▶ _Text extract_:
* * * *
Despite the fact that there were other factors that caused the lack of stability within the movement, the determining factor is the weakness in the organisation of the working class as an independent political force and again, in connection with this, not being able to break the domination of the bourgeois-reformist current and union bureaucracy over the trade union movement.

The developments and the data of recent months point out that the labourers’ movement will enter into a new revival and ascendance in the upcoming period. A few months ago, in an Aegean city called Usak, the resistance which exploded with the unionisation demand of thousands of textile workers employed in an organised industry region and which lasted for weeks; the decisions in various sectors to go on strike; the actions developing in the enterprises due to be privatised or targeted for privatisation; and finally, the mass demonstration in the capital city Ankara, which saw the participation of around 100 thousand workers and labourers, despite the lack of a call by the administration of some trade union confederations like Türk-**, against a draft legislation that was brought to the agenda as part of the IMF’s and the WB’s ‘structural adjustment programme’ to reduce the number of public sector staff and to further raise the charges for public services! The demand for a ‘General Strike!’ became one of the most widespread slogans of this demonstration.

It can be observed that in the forthcoming period the struggle against privatisations and the ‘structural adjustment programmes’ imposed by the IMF and the struggles focused on the demand for unionisation will have a greater place in the workers’ movement. On the other hand, it is important to emphasise that the developments indicate that alongside the advanced workers and combative trade unionists greater sections of workers are beginning to feel the strong need to unite their actions and construct a united movement based on common demands.
* * * *
▶ _Provided material_:
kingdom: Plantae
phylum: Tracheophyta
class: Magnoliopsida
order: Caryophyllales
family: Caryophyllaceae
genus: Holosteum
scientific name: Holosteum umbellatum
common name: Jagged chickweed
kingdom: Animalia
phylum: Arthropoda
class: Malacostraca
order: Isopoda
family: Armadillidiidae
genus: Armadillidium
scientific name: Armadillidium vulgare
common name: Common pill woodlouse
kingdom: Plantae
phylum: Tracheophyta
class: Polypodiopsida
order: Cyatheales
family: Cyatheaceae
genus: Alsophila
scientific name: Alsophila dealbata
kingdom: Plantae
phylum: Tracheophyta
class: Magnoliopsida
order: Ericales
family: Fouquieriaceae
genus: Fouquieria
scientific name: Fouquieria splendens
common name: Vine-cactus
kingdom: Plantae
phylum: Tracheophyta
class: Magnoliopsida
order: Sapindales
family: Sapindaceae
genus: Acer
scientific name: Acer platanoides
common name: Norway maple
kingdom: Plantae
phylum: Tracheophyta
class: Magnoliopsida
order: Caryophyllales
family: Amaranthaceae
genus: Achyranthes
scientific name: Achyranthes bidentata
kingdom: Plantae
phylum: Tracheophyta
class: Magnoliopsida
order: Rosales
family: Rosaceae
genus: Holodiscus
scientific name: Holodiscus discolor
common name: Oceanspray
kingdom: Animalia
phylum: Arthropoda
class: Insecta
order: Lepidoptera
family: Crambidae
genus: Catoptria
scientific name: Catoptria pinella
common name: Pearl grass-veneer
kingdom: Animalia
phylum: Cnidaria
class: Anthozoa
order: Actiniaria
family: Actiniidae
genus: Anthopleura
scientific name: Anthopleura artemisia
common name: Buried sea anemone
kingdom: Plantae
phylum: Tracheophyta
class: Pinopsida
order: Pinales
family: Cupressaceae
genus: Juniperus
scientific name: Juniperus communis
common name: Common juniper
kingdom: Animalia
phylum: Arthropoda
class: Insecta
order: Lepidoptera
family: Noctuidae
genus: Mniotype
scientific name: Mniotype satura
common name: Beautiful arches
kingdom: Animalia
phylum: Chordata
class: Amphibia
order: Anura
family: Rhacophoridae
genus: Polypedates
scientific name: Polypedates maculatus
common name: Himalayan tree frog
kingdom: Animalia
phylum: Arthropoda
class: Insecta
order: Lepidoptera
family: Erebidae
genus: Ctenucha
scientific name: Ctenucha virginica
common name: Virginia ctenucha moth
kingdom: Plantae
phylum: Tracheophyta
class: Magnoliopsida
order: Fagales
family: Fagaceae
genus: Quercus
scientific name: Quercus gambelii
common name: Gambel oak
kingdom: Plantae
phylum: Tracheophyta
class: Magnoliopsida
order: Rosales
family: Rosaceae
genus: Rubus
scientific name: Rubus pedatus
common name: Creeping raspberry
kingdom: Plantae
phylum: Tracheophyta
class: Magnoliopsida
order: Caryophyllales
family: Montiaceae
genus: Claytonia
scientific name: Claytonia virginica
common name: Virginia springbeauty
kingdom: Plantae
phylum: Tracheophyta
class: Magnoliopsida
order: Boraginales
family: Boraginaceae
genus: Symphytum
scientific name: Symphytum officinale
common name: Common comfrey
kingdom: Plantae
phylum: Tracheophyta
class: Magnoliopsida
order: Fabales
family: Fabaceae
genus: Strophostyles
* * * *
▶ _Given request_:
Resume the text about the workers' movement and its trade unions, carrying on from its last sentence.

▶ _Solved problem_:
The workers’ movement and the party

The working class of Turkey came into being late and its historical experience was essentially confined to a struggle based on partial, trade union based demands. The emergence of trade unions and a mass based struggle mainly arose in the 1960s. As opposed to the experience of the West, it lacks examples of working class uprisings with their own class demands, as an independent mass political force, with their demand for political power.

The first initiative to form a communist party (TKP, the Communist Party of Turkey) was in 1920 by a group of students-intellectuals and former prisoners of war in the Soviet Union. However, with the assassination of its founders who came back to the country to take part in the national liberation war against the imperialist occupation, the party was essentially liquidated in its early days. Later attempts to revitalise the party did not go beyond a small group. It had orientated towards the right, then, starting from the 1960s it fell into the orbit of Soviet revisionism, then came its disintegration in the 1990s.

Another party that is worth mentioning is TIP (the Workers Party of Turkey) that was founded in 1960. It was initiated by a group of trade unionists that were later joined by intellectuals. It was successful in attracting the collective experience of socialist intellectuals and a significant section of the advanced workers of the day. In its early days this party attracted mass support amongst the workers and working people in general and was represented in parliament. However, its reformist-parliamentarian line did not/could not allow it to become an instrument for the working class to organise as an independent political force against capital.

The 1968 Youth Movement was sparked by university students with democratic and anti-imperialist demands and gradually united with the peasants’ and the workers’ movement. Out of this movement emerged numerous maoist, debraist, castroist, guevarist, etc. petit-bourgeois left-adventurist groups. This tradition is the source of a great majority of bourgeois, petit bourgeois liberal or semi-anarchist ‘left’ currents and groups which define themselves as the ‘left’ in Turkey.

The Revolutionary Communist Party of Turkey (TDKP) was formed in this process of the unification of socialism with the workers’ movement on the basis of the criticism of all these opportunist, revisionist and modern revisionist currents on the ideological, political and organisational fronts. It was founded in February 1980 as an illegal revolutionary party of the working class.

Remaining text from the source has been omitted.